Minimum alternate tax
Minimum alternate tax

MAT ( minimum alternate tax) provisions were introduced in India around 17 years ago. Section 115JB of the Income Tax Act levies an alternate tax on the “book profits” earned by a company. It says that if the tax payable on the total income of a company is less than 18.50% of its book profits, then the book profits are deemed to be the income of the company and the tax payable on such income would be calculated at 18.50%. Although, MAT provisions were repealed in the past, it was re-introduced in Finance Act 1996.

WHY WAS MAT INTRODUCED?

In the past, several companies never paid tax because of various tax incentives. They would report zero or negative income, though they showed book profits and distributed dividend. So, in order to bring such companies under the tax net, the government decided to make them pay a minimum tax on their “book profits”.

DO COMPANIES MEAN LOCAL COMPANIES?

That’s the catch. The definition of companies under the I-T Act is broad enough to cover foreign companies, too. Tax experts say only under limited circumstances can it apply to foreign companies.

THEN WHY DID THE I-T DEPT IMPOSE MAT ON FOREIGN FUNDS?

In certain cases, the Authority for Advanced Ruling ruled in favour of the department and held that MAT provision also applies to foreign companies. It said that that merely because section 115JB of the IT Act refers to the Companies Act 1956, it does not mean it should be restricted to Indian companies. It also observed that practical difficulties for foreign companies to prepare an account cannot be a reason for reducing the scope of MAT provisions.

WHAT ARE FOREIGN FUNDS ARGUING?

According to them, MAT provisions were meant to apply to domestic Indian companies, and not foreign companies. This is because they are not availing any tax concessions provided under Indian tax laws. They quote AAR rulings that held that MAT is not applicable to foreign companies which do not have a “permanent establishment” in India.

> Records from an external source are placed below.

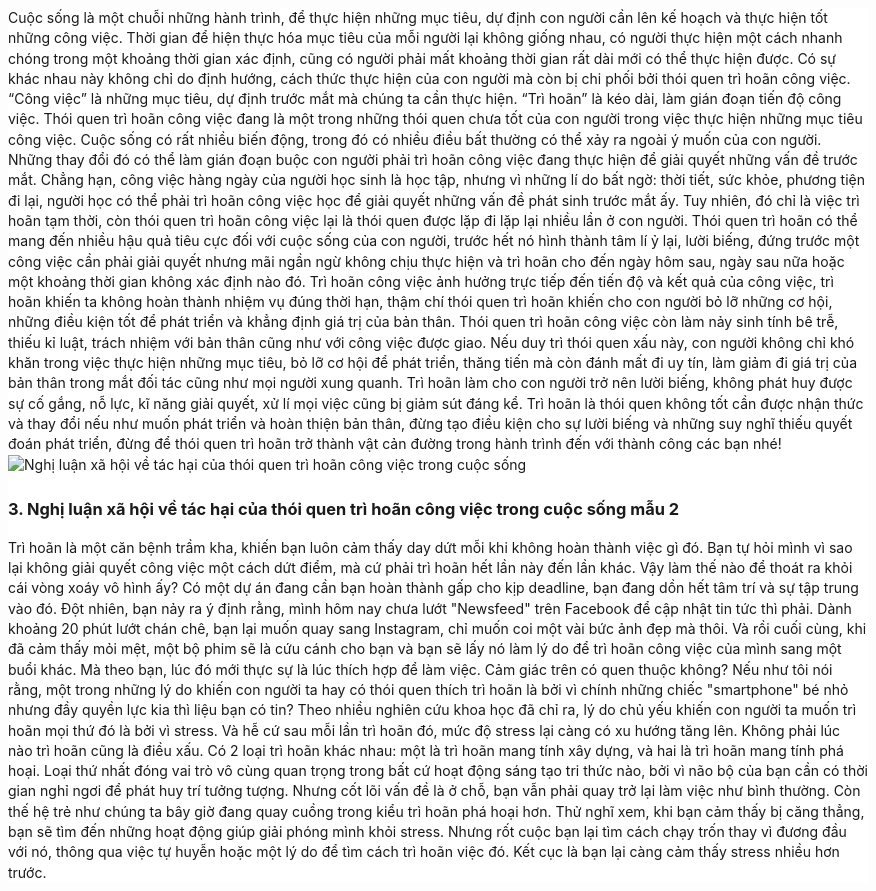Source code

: Cuộc sống là một chuỗi những hành trình, để thực hiện những mục tiêu, dự định con người cần lên kế hoạch và thực hiện tốt những công việc. Thời gian để hiện thực hóa mục tiêu của mỗi người lại không giống nhau, có người thực hiện một cách nhanh chóng trong một khoảng thời gian xác định, cũng có người phải mất khoảng thời gian rất dài mới có thể thực hiện được. Có sự khác nhau này không chỉ do định hướng, cách thức thực hiện của con người mà còn bị chi phối bởi thói quen trì hoãn công việc.
“Công việc” là những mục tiêu, dự định trước mắt mà chúng ta cần thực hiện. “Trì hoãn” là kéo dài, làm gián đoạn tiến độ công việc. Thói quen trì hoãn công việc đang là một trong những thói quen chưa tốt của con người trong việc thực hiện những mục tiêu công việc.
Cuộc sống có rất nhiều biến động, trong đó có nhiều điều bất thường có thể xảy ra ngoài ý muốn của con người. Những thay đổi đó có thể làm gián đoạn buộc con người phải trì hoãn công việc đang thực hiện để giải quyết những vấn đề trước mắt. Chẳng hạn, công việc hàng ngày của người học sinh là học tập, nhưng vì những lí do bất ngờ: thời tiết, sức khỏe, phương tiện đi lại, người học có thể phải trì hoãn công việc học để giải quyết những vấn đề phát sinh trước mắt ấy.
Tuy nhiên, đó chỉ là việc trì hoãn tạm thời, còn thói quen trì hoãn công việc lại là thói quen được lặp đi lặp lại nhiều lần ở con người. Thói quen trì hoãn có thể mang đến nhiều hậu quả tiêu cực đối với cuộc sống của con người, trước hết nó hình thành tâm lí ỷ lại, lười biếng, đứng trước một công việc cần phải giải quyết nhưng mãi ngần ngừ không chịu thực hiện và trì hoãn cho đến ngày hôm sau, ngày sau nữa hoặc một khoảng thời gian không xác định nào đó.
Trì hoãn công việc ảnh hưởng trực tiếp đến tiến độ và kết quả của công việc, trì hoãn khiến ta không hoàn thành nhiệm vụ đúng thời hạn, thậm chí thói quen trì hoãn khiến cho con người bỏ lỡ những cơ hội, những điều kiện tốt để phát triển và khẳng định giá trị của bản thân.
Thói quen trì hoãn công việc còn làm nảy sinh tính bê trễ, thiếu kỉ luật, trách nhiệm với bản thân cũng như với công việc được giao. Nếu duy trì thói quen xấu này, con người không chỉ khó khăn trong việc thực hiện những mục tiêu, bỏ lỡ cơ hội để phát triển, thăng tiến mà còn đánh mất đi uy tín, làm giảm đi giá trị của bản thân trong mắt đối tác cũng như mọi người xung quanh.
Trì hoãn làm cho con người trở nên lười biếng, không phát huy được sự cố gắng, nỗ lực, kĩ năng giải quyết, xử lí mọi việc cũng bị giảm sút đáng kể.
Trì hoãn là thói quen không tốt cần được nhận thức và thay đổi nếu như muốn phát triển và hoàn thiện bản thân, đừng tạo điều kiện cho sự lười biếng và những suy nghĩ thiếu quyết đoán phát triển, đừng để thói quen trì hoãn trở thành vật cản đường trong hành trình đến với thành công các bạn nhé\!
![Nghị luận xã hội về tác hại của thói quen trì hoãn công việc trong cuộc sống](https://i.vdoc.vn/data/image/2020/06/20/nghi-luan-xa-hoi-ve-tac-hai-cua-thoi-quen-tri-hoan-cong-viec-trong-cuoc-song-1.jpg)
### 3\. Nghị luận xã hội về tác hại của thói quen trì hoãn công việc trong cuộc sống mẫu 2
Trì hoãn là một căn bệnh trầm kha, khiến bạn luôn cảm thấy day dứt mỗi khi không hoàn thành việc gì đó. Bạn tự hỏi mình vì sao lại không giải quyết công việc một cách dứt điểm, mà cứ phải trì hoãn hết lần này đến lần khác. Vậy làm thế nào để thoát ra khỏi cái vòng xoáy vô hình ấy?
Có một dự án đang cần bạn hoàn thành gấp cho kịp deadline, bạn đang dồn hết tâm trí và sự tập trung vào đó. Đột nhiên, bạn nảy ra ý định rằng, mình hôm nay chưa lướt "Newsfeed" trên Facebook để cập nhật tin tức thì phải.
Dành khoảng 20 phút lướt chán chê, bạn lại muốn quay sang Instagram, chỉ muốn coi một vài bức ảnh đẹp mà thôi. Và rồi cuối cùng, khi đã cảm thấy mỏi mệt, một bộ phim sẽ là cứu cánh cho bạn và bạn sẽ lấy nó làm lý do để trì hoãn công việc của mình sang một buổi khác. Mà theo bạn, lúc đó mới thực sự là lúc thích hợp để làm việc.
Cảm giác trên có quen thuộc không? Nếu như tôi nói rằng, một trong những lý do khiến con người ta hay có thói quen thích trì hoãn là bởi vì chính những chiếc "smartphone" bé nhỏ nhưng đầy quyền lực kia thì liệu bạn có tin? Theo nhiều nghiên cứu khoa học đã chỉ ra, lý do chủ yếu khiến con người ta muốn trì hoãn mọi thứ đó là bởi vì stress. Và hễ cứ sau mỗi lần trì hoãn đó, mức độ stress lại càng có xu hướng tăng lên.
Không phải lúc nào trì hoãn cũng là điều xấu. Có 2 loại trì hoãn khác nhau: một là trì hoãn mang tính xây dựng, và hai là trì hoãn mang tính phá hoại.
Loại thứ nhất đóng vai trò vô cùng quan trọng trong bất cứ hoạt động sáng tạo tri thức nào, bởi vì não bộ của bạn cần có thời gian nghỉ ngơi để phát huy trí tưởng tượng. Nhưng cốt lõi vấn đề là ở chỗ, bạn vẫn phải quay trở lại làm việc như bình thường. Còn thế hệ trẻ như chúng ta bây giờ đang quay cuồng trong kiểu trì hoãn phá hoại hơn.
Thử nghĩ xem, khi bạn cảm thấy bị căng thẳng, bạn sẽ tìm đến những hoạt động giúp giải phóng mình khỏi stress. Nhưng rốt cuộc bạn lại tìm cách chạy trốn thay vì đương đầu với nó, thông qua việc tự huyễn hoặc một lý do để tìm cách trì hoãn việc đó. Kết cục là bạn lại càng cảm thấy stress nhiều hơn trước.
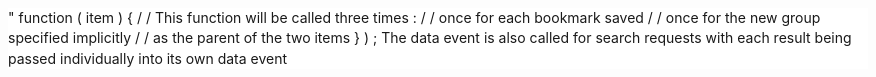 "
function
(
item
)
{
/
/
This
function
will
be
called
three
times
:
/
/
once
for
each
bookmark
saved
/
/
once
for
the
new
group
specified
implicitly
/
/
as
the
parent
of
the
two
items
}
)
;
The
data
event
is
also
called
for
search
requests
with
each
result
being
passed
individually
into
its
own
data
event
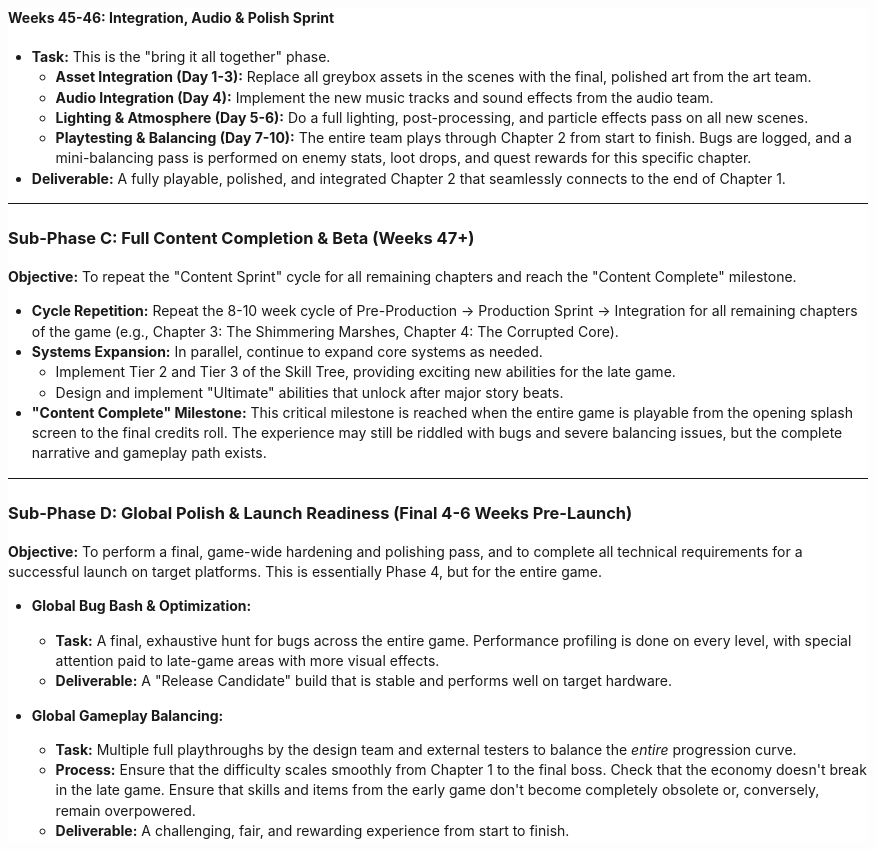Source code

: #### **Weeks 45-46: Integration, Audio & Polish Sprint**
*   **Task:** This is the "bring it all together" phase.
    *   **Asset Integration (Day 1-3):** Replace all greybox assets in the scenes with the final, polished art from the art team.
    *   **Audio Integration (Day 4):** Implement the new music tracks and sound effects from the audio team.
    *   **Lighting & Atmosphere (Day 5-6):** Do a full lighting, post-processing, and particle effects pass on all new scenes.
    *   **Playtesting & Balancing (Day 7-10):** The entire team plays through Chapter 2 from start to finish. Bugs are logged, and a mini-balancing pass is performed on enemy stats, loot drops, and quest rewards for this specific chapter.
*   **Deliverable:** A fully playable, polished, and integrated Chapter 2 that seamlessly connects to the end of Chapter 1.

---

### **Sub-Phase C: Full Content Completion & Beta (Weeks 47+)**
**Objective:** To repeat the "Content Sprint" cycle for all remaining chapters and reach the "Content Complete" milestone.

*   **Cycle Repetition:** Repeat the 8-10 week cycle of Pre-Production -> Production Sprint -> Integration for all remaining chapters of the game (e.g., Chapter 3: The Shimmering Marshes, Chapter 4: The Corrupted Core).
*   **Systems Expansion:** In parallel, continue to expand core systems as needed.
    *   Implement Tier 2 and Tier 3 of the Skill Tree, providing exciting new abilities for the late game.
    *   Design and implement "Ultimate" abilities that unlock after major story beats.
*   **"Content Complete" Milestone:** This critical milestone is reached when the entire game is playable from the opening splash screen to the final credits roll. The experience may still be riddled with bugs and severe balancing issues, but the complete narrative and gameplay path exists.

---

### **Sub-Phase D: Global Polish & Launch Readiness (Final 4-6 Weeks Pre-Launch)**
**Objective:** To perform a final, game-wide hardening and polishing pass, and to complete all technical requirements for a successful launch on target platforms. This is essentially Phase 4, but for the entire game.

*   **Global Bug Bash & Optimization:**
    *   **Task:** A final, exhaustive hunt for bugs across the entire game. Performance profiling is done on every level, with special attention paid to late-game areas with more visual effects.
    *   **Deliverable:** A "Release Candidate" build that is stable and performs well on target hardware.

*   **Global Gameplay Balancing:**
    *   **Task:** Multiple full playthroughs by the design team and external testers to balance the *entire* progression curve.
    *   **Process:** Ensure that the difficulty scales smoothly from Chapter 1 to the final boss. Check that the economy doesn't break in the late game. Ensure that skills and items from the early game don't become completely obsolete or, conversely, remain overpowered.
    *   **Deliverable:** A challenging, fair, and rewarding experience from start to finish.
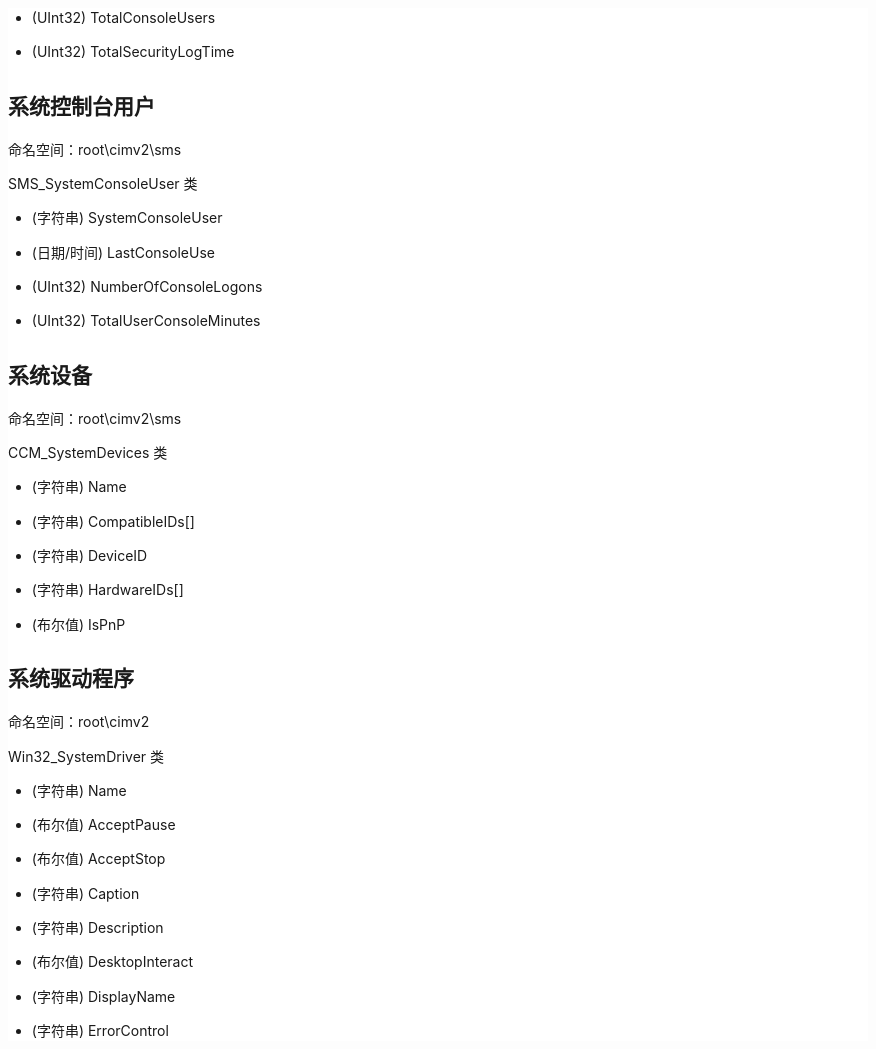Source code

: - (UInt32) TotalConsoleUsers

- (UInt32) TotalSecurityLogTime



## <a name="system-console-user"></a>系统控制台用户

命名空间：root\cimv2\sms

SMS_SystemConsoleUser 类


- (字符串) SystemConsoleUser

- (日期/时间) LastConsoleUse

- (UInt32) NumberOfConsoleLogons

- (UInt32) TotalUserConsoleMinutes



## <a name="system-devices"></a>系统设备

命名空间：root\cimv2\sms

CCM_SystemDevices 类


- (字符串) Name

- (字符串) CompatibleIDs[]

- (字符串) DeviceID

- (字符串) HardwareIDs[]

- (布尔值) IsPnP



## <a name="system-drivers"></a>系统驱动程序

命名空间：root\cimv2

Win32_SystemDriver 类


- (字符串) Name

- (布尔值) AcceptPause

- (布尔值) AcceptStop

- (字符串) Caption

- (字符串) Description

- (布尔值) DesktopInteract

- (字符串) DisplayName

- (字符串) ErrorControl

WILL THIS HIT FUNDS FROM MAURITIUS?

No. They are exempted from capital gains tax under the tax treaty between the two countries. But many funds had shifted out of Mauritius to the US and other jurisdictions, thanks to occasional concerns on the status of Mauritius as a tax haven.

WILL MAT CONTINUE TO HAUNT THESE FUNDS?

No. Finance minister Arun Jaitley clarified in the last Budget that MAT will not be applicable to capital gains realised by foreign portfolio investors from April. But, according to the tax department, MAT would apply for previous years. “Regardless of other technical arguments, where capital gains of a foreign investor are exempt under a treaty, MAT should not apply,” said Shefali Goradia, partner, BMR Advisors.